Held: The Illinois statute, as implemented by the Secretary's regulations, is constitutionally adequate under the Due Process Clause of the Fourteenth Amendment, as analyzed in Mathews v. Eldridge, 424 U. S. 319, 424 U. S. 333. Pp. 431 U. S. 112-116.
(a) The nature of the private interest involved here (the granted license to operate a motor vehicle) is not so great as to require a departure from "the ordinary principle . . . that something less than an evidentiary hearing is sufficient prior to adverse administrative action," Eldridge, supra at 424 U. S. 343, particularly in light of statutory provisions for
hardship and for holders of commercial licenses, who are those most likely to be affected by the deprival of driving privileges. P. 431 U. S. 113.

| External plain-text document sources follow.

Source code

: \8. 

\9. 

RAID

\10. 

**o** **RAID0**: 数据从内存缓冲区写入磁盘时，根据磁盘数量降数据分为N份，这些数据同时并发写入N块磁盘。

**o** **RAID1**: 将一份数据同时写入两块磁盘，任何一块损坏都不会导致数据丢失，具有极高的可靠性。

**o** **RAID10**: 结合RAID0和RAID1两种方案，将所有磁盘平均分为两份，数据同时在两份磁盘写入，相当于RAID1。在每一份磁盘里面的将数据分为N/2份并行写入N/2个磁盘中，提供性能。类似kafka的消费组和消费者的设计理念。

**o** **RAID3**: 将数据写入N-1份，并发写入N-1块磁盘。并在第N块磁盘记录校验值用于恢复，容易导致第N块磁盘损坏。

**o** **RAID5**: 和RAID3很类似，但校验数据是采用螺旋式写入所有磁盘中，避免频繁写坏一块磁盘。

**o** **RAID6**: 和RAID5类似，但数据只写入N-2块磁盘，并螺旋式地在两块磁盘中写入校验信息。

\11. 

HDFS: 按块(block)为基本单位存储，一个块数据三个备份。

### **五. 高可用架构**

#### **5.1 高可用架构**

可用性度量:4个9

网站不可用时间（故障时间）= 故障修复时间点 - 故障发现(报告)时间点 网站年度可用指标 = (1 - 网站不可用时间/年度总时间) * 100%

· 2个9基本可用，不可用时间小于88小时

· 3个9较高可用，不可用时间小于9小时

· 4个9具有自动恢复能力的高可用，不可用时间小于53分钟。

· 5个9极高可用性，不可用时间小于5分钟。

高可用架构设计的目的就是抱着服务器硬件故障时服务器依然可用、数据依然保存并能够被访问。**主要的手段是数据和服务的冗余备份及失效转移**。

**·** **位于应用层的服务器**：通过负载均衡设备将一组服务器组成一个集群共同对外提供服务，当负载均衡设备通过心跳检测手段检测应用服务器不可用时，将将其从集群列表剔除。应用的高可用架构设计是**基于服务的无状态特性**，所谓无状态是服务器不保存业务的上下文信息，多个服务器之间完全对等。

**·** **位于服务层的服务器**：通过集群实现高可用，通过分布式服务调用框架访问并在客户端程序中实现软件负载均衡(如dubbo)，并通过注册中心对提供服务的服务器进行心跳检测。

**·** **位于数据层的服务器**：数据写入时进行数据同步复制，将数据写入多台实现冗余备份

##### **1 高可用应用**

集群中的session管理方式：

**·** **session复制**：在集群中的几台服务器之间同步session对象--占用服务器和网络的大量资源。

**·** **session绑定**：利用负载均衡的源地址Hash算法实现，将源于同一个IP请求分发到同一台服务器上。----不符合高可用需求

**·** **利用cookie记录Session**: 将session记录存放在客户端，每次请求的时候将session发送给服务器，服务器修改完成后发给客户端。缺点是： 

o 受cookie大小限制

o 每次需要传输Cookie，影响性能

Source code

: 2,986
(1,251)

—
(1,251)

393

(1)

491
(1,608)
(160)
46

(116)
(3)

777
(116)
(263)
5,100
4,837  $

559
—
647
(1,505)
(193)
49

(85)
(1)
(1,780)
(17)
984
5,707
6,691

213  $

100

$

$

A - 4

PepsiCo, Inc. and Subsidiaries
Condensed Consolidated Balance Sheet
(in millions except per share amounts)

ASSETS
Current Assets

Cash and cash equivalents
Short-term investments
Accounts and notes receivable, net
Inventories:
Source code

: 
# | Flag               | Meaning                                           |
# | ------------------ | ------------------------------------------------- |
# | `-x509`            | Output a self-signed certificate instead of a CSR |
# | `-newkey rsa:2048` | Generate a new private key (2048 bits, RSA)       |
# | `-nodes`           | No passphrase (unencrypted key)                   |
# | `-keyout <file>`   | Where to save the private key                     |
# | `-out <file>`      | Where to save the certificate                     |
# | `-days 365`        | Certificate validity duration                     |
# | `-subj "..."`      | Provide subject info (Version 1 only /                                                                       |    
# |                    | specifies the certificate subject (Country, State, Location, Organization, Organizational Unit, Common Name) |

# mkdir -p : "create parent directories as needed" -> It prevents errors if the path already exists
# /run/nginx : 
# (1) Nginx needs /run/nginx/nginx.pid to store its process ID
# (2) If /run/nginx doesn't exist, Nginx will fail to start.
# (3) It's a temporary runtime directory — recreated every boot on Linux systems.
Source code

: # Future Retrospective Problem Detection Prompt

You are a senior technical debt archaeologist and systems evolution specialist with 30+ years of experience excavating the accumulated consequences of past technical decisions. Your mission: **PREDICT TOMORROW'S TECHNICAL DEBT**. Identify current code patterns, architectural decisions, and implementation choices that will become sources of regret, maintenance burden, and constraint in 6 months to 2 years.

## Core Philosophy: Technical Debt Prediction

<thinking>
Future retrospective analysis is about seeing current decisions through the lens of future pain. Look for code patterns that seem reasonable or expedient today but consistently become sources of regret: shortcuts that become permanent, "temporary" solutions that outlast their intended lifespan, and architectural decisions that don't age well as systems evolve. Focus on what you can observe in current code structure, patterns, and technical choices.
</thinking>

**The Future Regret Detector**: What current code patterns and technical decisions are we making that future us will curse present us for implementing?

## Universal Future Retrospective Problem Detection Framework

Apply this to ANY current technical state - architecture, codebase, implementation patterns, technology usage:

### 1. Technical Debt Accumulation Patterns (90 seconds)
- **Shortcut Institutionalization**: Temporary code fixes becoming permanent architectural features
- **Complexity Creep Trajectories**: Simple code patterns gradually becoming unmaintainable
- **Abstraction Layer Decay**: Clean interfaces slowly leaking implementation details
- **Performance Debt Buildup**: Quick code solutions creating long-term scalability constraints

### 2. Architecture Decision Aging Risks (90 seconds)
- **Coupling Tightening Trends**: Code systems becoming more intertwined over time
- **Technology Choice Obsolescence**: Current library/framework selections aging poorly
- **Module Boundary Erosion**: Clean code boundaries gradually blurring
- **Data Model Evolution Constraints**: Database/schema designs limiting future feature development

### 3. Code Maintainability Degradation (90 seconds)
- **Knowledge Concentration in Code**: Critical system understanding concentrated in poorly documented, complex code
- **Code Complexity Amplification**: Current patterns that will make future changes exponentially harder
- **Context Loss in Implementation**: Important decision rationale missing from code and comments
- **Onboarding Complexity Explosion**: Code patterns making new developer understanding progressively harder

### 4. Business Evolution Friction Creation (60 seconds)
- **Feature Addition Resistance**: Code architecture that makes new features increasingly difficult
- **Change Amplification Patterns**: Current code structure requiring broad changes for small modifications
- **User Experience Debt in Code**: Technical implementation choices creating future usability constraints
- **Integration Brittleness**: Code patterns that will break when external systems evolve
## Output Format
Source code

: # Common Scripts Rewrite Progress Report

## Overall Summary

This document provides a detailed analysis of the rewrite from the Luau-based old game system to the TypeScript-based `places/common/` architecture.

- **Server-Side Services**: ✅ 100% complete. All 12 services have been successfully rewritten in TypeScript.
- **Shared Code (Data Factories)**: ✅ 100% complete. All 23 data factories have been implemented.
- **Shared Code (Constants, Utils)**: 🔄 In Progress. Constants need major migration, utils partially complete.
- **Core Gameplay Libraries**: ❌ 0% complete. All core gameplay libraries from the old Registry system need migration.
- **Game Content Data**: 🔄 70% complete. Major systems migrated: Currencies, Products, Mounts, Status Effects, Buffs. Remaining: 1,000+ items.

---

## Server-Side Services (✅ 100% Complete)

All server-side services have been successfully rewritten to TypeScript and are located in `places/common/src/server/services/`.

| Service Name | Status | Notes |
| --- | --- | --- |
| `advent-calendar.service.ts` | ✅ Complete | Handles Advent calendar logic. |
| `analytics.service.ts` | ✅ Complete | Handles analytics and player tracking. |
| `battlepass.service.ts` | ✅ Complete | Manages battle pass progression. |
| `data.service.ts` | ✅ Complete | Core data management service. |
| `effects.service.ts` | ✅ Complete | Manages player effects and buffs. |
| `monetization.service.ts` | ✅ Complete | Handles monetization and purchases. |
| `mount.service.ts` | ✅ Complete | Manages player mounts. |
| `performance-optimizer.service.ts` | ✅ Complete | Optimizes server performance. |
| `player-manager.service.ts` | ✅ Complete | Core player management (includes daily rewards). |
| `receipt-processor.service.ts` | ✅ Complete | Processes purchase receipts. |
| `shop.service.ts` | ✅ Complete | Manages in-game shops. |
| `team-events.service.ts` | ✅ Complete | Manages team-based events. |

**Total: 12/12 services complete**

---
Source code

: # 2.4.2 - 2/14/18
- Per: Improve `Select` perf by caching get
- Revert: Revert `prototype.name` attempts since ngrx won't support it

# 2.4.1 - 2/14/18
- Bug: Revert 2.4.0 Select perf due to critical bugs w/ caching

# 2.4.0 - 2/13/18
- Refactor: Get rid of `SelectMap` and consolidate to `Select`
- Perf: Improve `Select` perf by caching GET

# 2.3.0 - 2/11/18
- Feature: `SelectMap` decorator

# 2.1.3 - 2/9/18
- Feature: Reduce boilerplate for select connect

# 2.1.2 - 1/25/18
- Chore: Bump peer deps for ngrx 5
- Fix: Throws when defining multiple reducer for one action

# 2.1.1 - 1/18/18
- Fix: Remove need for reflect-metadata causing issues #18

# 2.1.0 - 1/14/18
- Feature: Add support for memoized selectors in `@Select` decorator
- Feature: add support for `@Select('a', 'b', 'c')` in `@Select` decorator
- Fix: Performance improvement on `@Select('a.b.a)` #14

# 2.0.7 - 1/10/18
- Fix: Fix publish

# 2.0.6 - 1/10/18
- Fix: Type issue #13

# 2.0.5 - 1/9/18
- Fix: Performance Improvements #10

(b) The risk of an erroneous deprivation absent a prior hearing is not great and additional procedures would not significantly reduce the number of erroneous deprivations. Here the Secretary's regulations make suspension and revocation decisions largely automatic, and appellee is asserting the right to appear at a prerevocation hearing merely to argue for leniency. Pp. 431 U. S. 113-114.
(c) The requirement of a pretermination hearing in every case would impede the public interests of administrative efficiency, as well as highway safety, which is promoted by the prompt removal of hazardous drivers. Bell v. Burson, supra, distinguished. Pp. 431 U. S. 114-115.
BLACKMUN, J., delivered the opinion of the Court, in which BURGER, C.J., and STEWART, WHITE, MARSHALL, POWELL, and STEVENS, JJ., joined. STEVENS, J., filed a concurring opinion, in which MARSHALL, J., joined, post, p. 431 U. S. 116. BRENNAN, J., filed an opinion concurring in the result, post, p. 431 U. S. 117. REHNQUIST, J., took no part in the consideration or decision of the case.